Please count the lines in the items below that contain the string "Pasiūlymo" and give only the number.
================================
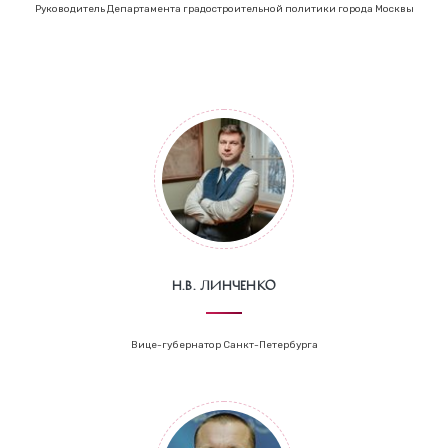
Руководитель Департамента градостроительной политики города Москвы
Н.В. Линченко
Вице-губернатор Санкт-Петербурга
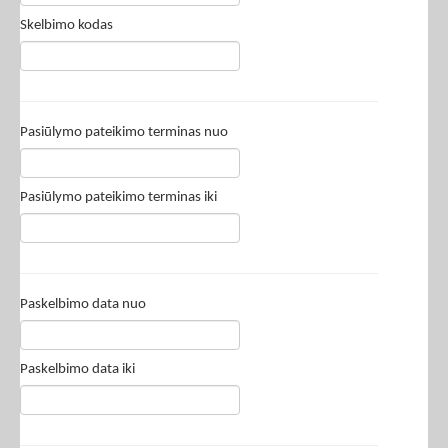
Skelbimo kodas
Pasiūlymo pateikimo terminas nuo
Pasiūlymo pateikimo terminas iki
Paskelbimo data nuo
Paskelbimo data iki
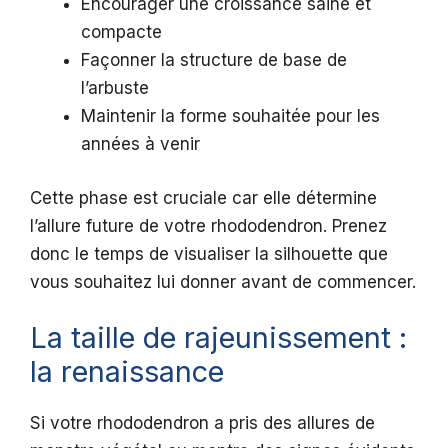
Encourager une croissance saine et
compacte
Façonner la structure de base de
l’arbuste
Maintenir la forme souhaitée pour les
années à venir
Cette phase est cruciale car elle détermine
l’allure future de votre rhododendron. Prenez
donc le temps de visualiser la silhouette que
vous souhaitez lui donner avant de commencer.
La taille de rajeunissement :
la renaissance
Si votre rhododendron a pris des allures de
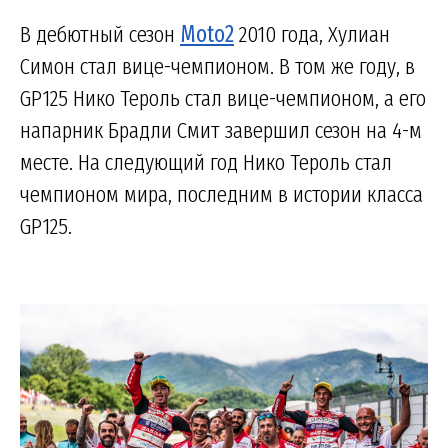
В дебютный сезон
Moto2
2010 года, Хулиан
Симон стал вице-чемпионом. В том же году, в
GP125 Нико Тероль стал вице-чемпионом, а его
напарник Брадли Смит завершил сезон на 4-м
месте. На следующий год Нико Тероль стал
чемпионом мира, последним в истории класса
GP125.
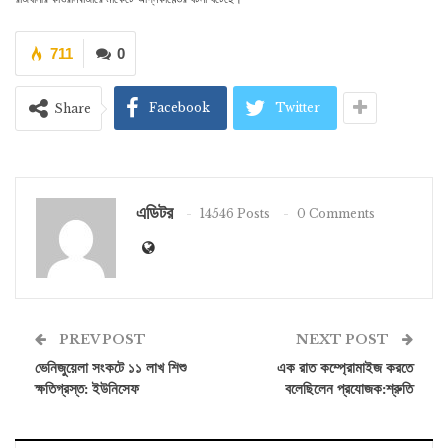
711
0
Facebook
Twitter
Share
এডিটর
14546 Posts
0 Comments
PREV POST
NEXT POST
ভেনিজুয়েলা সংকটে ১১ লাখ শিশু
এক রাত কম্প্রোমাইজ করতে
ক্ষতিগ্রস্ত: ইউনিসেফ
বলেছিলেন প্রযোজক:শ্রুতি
================================
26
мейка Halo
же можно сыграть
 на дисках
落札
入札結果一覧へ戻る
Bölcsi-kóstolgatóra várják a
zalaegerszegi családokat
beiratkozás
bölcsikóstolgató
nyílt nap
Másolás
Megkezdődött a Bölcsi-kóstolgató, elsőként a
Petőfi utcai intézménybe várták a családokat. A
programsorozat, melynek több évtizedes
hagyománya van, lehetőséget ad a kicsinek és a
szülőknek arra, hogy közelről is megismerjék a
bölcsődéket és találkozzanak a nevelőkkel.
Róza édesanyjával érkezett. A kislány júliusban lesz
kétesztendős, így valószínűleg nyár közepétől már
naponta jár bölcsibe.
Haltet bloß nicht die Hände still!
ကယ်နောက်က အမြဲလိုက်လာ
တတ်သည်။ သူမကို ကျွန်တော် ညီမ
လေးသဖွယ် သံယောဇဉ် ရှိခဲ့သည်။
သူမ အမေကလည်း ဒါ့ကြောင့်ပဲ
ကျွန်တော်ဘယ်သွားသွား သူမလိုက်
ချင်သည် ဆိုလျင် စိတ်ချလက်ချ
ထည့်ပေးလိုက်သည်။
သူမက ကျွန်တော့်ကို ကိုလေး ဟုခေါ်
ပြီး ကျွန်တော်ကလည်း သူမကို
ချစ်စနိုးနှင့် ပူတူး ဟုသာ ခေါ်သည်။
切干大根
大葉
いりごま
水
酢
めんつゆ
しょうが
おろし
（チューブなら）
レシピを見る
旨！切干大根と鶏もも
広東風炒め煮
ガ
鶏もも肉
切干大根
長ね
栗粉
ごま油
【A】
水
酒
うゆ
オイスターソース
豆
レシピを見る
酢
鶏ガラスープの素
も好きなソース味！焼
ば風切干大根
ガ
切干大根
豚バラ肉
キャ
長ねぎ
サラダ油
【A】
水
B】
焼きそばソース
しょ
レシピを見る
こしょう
================================
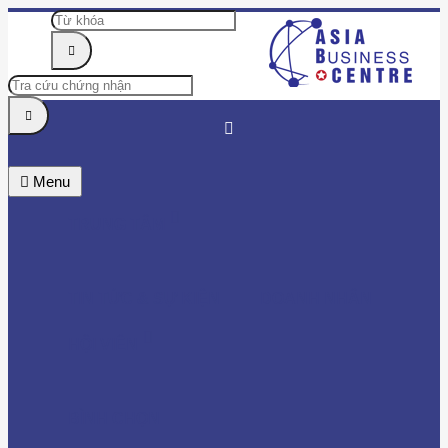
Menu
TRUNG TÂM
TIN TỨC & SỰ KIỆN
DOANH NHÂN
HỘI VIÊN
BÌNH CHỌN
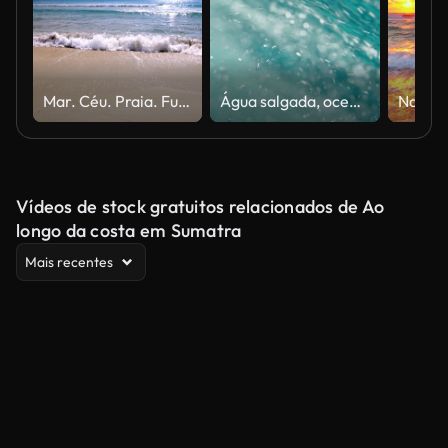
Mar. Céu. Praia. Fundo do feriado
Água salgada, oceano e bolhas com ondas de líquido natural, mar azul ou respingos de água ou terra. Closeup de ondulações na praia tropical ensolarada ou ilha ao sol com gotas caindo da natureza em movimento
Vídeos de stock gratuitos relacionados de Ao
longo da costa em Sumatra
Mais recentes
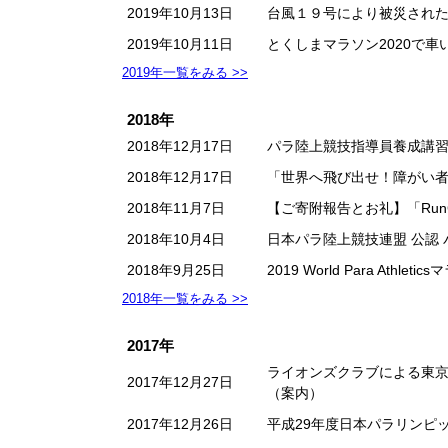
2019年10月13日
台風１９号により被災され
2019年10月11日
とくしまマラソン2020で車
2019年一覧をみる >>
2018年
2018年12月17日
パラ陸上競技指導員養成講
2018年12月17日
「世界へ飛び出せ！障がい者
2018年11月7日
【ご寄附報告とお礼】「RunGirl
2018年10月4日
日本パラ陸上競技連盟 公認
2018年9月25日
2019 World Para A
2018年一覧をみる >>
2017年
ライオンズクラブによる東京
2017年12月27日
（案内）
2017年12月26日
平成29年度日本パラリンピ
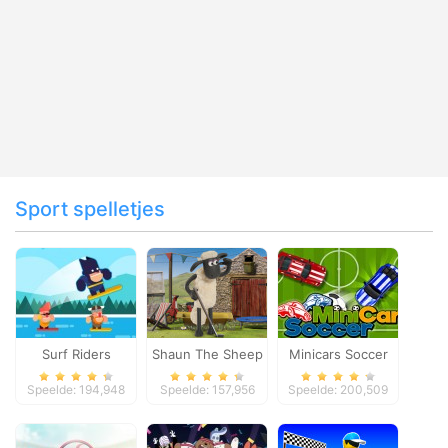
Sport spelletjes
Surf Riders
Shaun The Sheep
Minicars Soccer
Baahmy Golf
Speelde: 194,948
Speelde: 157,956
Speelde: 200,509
================================
Exercise response: 2